- TEXT EXCERPT -
▼
The agent who merits must both be in the state of pilgrimage (status viœ) and in the state of grace (status gratiœ). By the state of pilgrimage is to be understood our earthly life; death as a natural (although not an essentially necessary) limit, closes the time of meriting. The time of sowing is confined to this life; the reaping is reserved for the next, when no man will be able to sow either wheat or cockle.  The opinion proposed by a few theologians (Hirscher, Schell), that for certain classes of men there may still be a possibility of conversion after death, is contrary to the revealed truth that the particular judgment (judicium particulare) determines instantly and definitively whether the future is to be one of eternal happiness or of eternal misery (cf. Kleutgen, "Theologie der Vorzeit", II, 2nd ed., Münster, 1872, pp. 427 sqq.). Baptized children, who die before attaining the age of reason, are admitted to heaven without merits on the sole title of inheritance (titulus hœreditatis); in the case of adults, however, there is the additional title of reward (titulus mercedis), and for that reason they will enjoy a greater measure of eternal happiness.

In addition to the state of pilgrimage, the state of grace (i. e., the possession of sanctifying grace) is required for meriting, because only the just can be "sons of God" and "heirs of heaven" (cf. Rom., viii, 17). In the parable of the vine Christ expressly declares the "abiding in him" a necessary condition for "bearing fruit": "He that abideth in me, and I in him, the same beareth much fruit" (John, xv, 5); and this constant union with Christ is effected only by sanctifying grace. In opposition to Vasquez, most theologians are of opinion that one who is holier will gain greater merit for a given work than one who is less holy, although the latter perform the same work under exactly the same circumstances and in the same way. The reason is that a higher degree of grace enhances the godlike dignity of the agent, and this dignity increases the value of the merit.
▲
- DATA EXTRACT -
▼
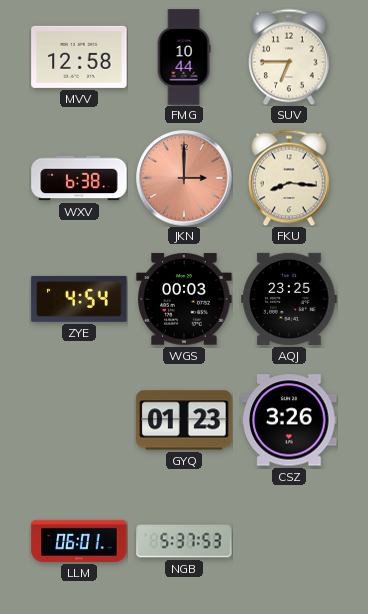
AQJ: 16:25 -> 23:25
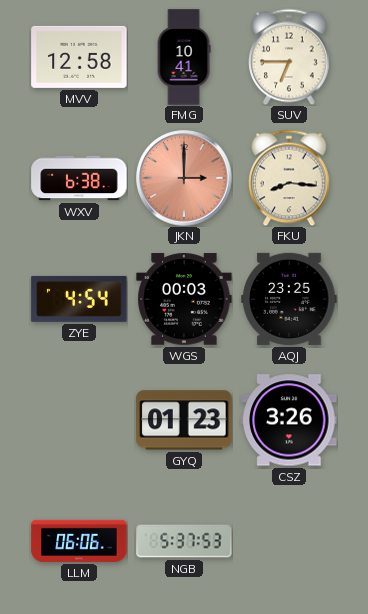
▲
- THE EXERCISE -
In the passage on merit, why does a holier person gain more merit than a less holy one for the same work done in the same way? Answer in one to three sentences.

- EXERCISE ANSWER -
A higher degree of grace enhances the agent's godlike dignity, and that dignity increases the value of the merit. This is the view most theologians hold, against Vasquez.